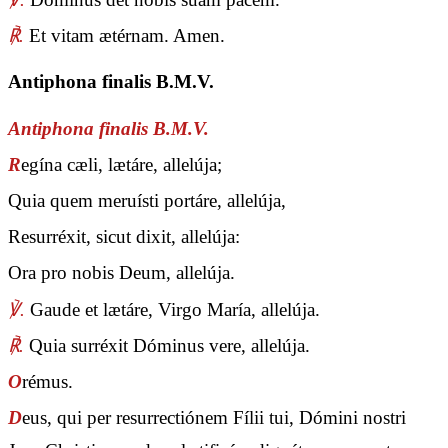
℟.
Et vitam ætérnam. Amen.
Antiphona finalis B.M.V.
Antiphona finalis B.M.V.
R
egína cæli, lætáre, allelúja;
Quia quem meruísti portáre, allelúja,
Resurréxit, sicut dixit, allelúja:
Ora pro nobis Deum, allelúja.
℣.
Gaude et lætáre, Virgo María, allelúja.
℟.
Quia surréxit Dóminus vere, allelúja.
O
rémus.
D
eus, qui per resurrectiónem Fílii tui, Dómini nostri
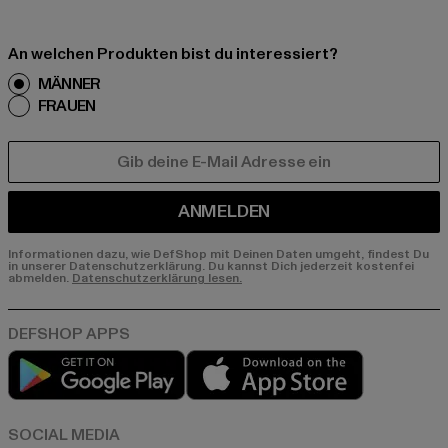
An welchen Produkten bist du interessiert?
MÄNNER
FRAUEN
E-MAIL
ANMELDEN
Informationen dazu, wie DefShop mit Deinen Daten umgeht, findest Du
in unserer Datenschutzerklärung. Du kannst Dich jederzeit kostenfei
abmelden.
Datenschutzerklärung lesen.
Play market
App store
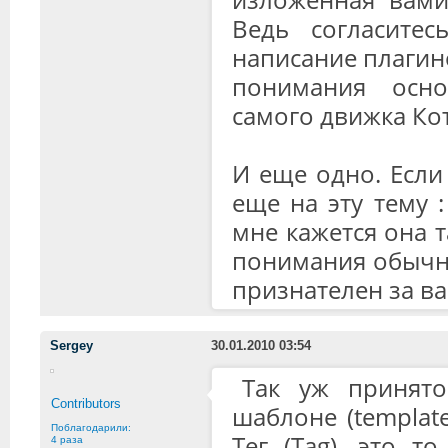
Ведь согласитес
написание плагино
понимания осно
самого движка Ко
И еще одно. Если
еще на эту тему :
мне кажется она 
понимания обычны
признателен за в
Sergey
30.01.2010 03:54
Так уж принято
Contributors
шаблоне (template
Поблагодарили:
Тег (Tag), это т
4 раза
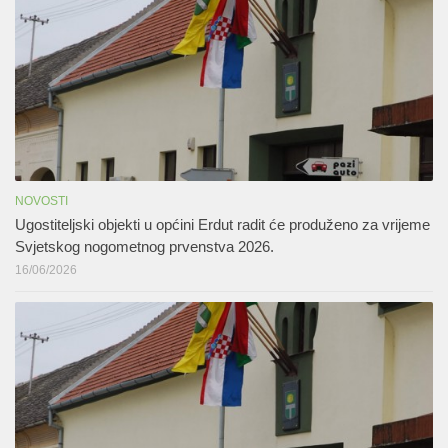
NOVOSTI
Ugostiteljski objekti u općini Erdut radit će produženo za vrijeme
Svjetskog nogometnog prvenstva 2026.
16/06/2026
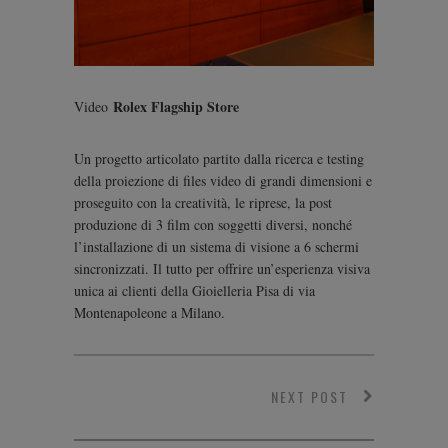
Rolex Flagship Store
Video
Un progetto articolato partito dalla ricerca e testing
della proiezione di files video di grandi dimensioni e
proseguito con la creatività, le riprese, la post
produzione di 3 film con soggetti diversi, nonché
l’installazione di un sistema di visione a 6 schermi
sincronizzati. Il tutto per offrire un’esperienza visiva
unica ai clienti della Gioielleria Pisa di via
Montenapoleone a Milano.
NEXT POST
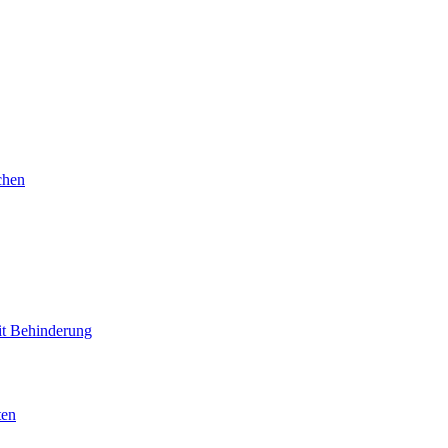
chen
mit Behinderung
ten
========================================================================
◆ EXERCISE DESCRIPTION ◆
Every line of the material above that has the string "Datenschutzerklärung" needs pulling out.

◆ TASK SOLUTION ◆
in unserer Datenschutzerklärung. Du kannst Dich jederzeit kostenfei
Datenschutzerklärung lesen.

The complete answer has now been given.